2.1. Instrumentos de acção política

Entende-se por “instrumentos de acção política”, o conjunto de meios de acção à disposição do governo para concretizar os objectivos das políticas públicas, mediante o uso combinado de recursos como, entre outros, o direito, a informação, a organização e o consenso (Lascoumes e Galès, 2004; Subirats et al., 2008).
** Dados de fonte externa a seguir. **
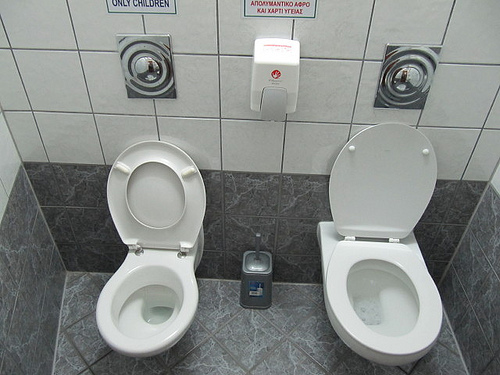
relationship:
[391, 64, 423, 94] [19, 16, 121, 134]
button on wall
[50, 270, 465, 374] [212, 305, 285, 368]
floor made of tile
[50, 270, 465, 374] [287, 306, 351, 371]
floor made of tile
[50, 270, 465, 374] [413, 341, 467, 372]
floor made of tile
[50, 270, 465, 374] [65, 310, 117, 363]
floor made of tile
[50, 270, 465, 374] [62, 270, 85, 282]
floor made of tile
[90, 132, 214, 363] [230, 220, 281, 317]
toilet has cleaner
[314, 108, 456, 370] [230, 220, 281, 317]
toilet has cleaner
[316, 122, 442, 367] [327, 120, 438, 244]
toilet with lid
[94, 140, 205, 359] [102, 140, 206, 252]
toilet with lid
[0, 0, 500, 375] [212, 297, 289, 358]
tile with floor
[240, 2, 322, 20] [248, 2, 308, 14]
sign with lettering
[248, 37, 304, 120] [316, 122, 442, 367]
dispenser between toilet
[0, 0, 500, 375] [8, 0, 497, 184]
tile on wall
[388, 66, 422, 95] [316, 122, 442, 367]
button behind toilet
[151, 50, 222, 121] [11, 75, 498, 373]
tile in bathroom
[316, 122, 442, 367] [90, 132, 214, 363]
toilet by toilet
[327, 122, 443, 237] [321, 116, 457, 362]
lid on toilet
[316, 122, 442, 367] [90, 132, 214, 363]
toilet next to toilet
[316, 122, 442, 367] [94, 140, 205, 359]
toilet next to toilet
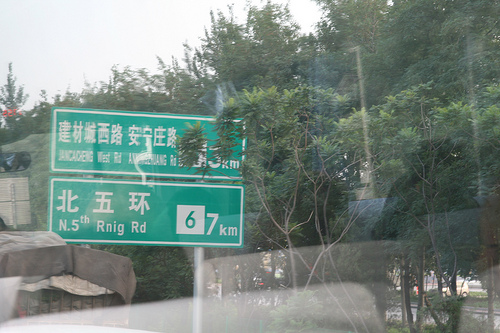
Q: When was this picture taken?
A: Daytime.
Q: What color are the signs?
A: Green.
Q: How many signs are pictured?
A: Two.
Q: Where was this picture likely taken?
A: China.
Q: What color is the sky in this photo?
A: White.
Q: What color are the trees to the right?
A: Green.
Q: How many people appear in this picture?
A: Zero.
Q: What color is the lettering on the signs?
A: White.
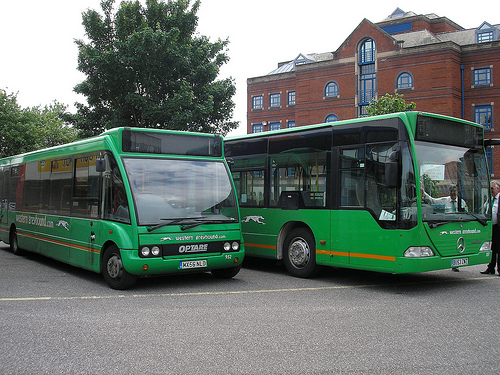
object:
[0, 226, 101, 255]
line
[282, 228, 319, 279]
wheel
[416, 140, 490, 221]
window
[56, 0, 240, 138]
tree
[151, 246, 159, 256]
lights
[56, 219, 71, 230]
symbol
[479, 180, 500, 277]
man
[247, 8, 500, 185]
buildings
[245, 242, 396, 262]
stripe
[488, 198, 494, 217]
tie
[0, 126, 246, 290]
bus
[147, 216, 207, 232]
windshield wipers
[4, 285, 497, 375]
pavement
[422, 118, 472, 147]
route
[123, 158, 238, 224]
windshield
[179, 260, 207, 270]
license tag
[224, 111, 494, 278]
right bus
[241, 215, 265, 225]
greyhound embleg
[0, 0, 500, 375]
photo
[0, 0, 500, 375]
daylight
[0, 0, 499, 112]
background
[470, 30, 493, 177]
in same direction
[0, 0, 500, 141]
sky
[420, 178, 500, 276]
two men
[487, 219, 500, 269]
black pants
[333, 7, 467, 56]
top of building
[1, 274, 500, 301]
line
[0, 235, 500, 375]
ground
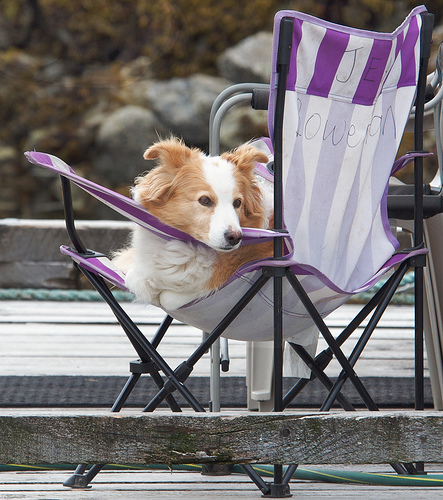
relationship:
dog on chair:
[130, 142, 289, 303] [24, 8, 430, 414]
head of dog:
[156, 138, 262, 253] [130, 142, 289, 303]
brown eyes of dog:
[198, 194, 242, 209] [130, 142, 289, 303]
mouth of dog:
[199, 205, 241, 254] [130, 142, 289, 303]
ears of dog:
[145, 142, 266, 176] [130, 142, 289, 303]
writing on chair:
[294, 31, 406, 151] [24, 8, 430, 414]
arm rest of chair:
[32, 146, 284, 255] [24, 8, 430, 414]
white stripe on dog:
[203, 151, 241, 237] [130, 142, 289, 303]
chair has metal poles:
[24, 8, 430, 414] [68, 283, 442, 498]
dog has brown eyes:
[130, 142, 289, 303] [193, 187, 242, 214]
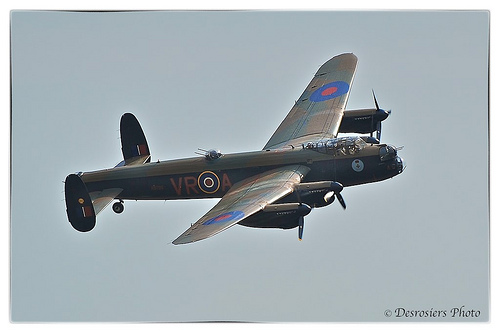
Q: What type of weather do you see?
A: It is cloudy.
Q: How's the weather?
A: It is cloudy.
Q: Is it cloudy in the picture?
A: Yes, it is cloudy.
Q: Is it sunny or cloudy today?
A: It is cloudy.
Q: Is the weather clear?
A: No, it is cloudy.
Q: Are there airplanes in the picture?
A: Yes, there is an airplane.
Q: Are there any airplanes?
A: Yes, there is an airplane.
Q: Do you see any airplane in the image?
A: Yes, there is an airplane.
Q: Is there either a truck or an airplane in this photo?
A: Yes, there is an airplane.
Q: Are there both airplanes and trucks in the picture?
A: No, there is an airplane but no trucks.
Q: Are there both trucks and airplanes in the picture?
A: No, there is an airplane but no trucks.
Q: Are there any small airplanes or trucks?
A: Yes, there is a small airplane.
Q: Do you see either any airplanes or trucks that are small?
A: Yes, the airplane is small.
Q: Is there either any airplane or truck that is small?
A: Yes, the airplane is small.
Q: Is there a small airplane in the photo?
A: Yes, there is a small airplane.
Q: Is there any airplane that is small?
A: Yes, there is an airplane that is small.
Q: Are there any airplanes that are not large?
A: Yes, there is a small airplane.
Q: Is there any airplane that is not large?
A: Yes, there is a small airplane.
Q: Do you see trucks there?
A: No, there are no trucks.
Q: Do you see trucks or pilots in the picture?
A: No, there are no trucks or pilots.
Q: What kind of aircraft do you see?
A: The aircraft is an airplane.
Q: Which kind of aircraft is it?
A: The aircraft is an airplane.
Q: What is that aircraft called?
A: That is an airplane.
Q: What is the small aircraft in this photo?
A: The aircraft is an airplane.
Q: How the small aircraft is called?
A: The aircraft is an airplane.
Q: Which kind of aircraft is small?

Importa também ter presente que todos estes instrumentos são reveladores e portadores de significados e representações, em função dos quais se organizam as relações sociais específicas entre o poder político e os destinatários das suas acções num determinado domínio (Lascoumes e Le Galès, 2004a). Estes mesmos autores (2004b; 2007) defendem que a escolha e concepção dos instrumentos não são meras questões técnicas, pois há uma dimensão política, ideológica e axiológica nesse processo20, na medida em que esses instrumentos não são neutros: manifestam valores suportados numa interpretação do social e por concepções do(s) modo(s) de regulação. Por esta razão, a tomada de decisões deve ser vista como um processo contínuo de escolhas (Hassenteufel, 2008), não necessariamente expresso em actos formais mas diluído numa soma de pequenas decisões de todos os dias (Halpern, 2004).

Os instrumentos permitem, igualmente, revelar as características do Estado (através do Governo) em acção (Barroso, 2006), evidenciando os sinais característicos das suas posições, em função da escolha do tipo de instrumentos considerado adequado: velhos (legislativo e regulamentar; económico e fiscal) e novos (convencional e incitante; informativo e comunicacional; normas e boas práticas). A título de exemplo, a introdução de instrumentos técnicos parece uma tentativa de despolitizar a acção pública (Lascoumes e Le Galès, 2007) e através deles o Governo procura impor as suas representações e regras de jogo, face às quais os restantes actores se vão posicionar.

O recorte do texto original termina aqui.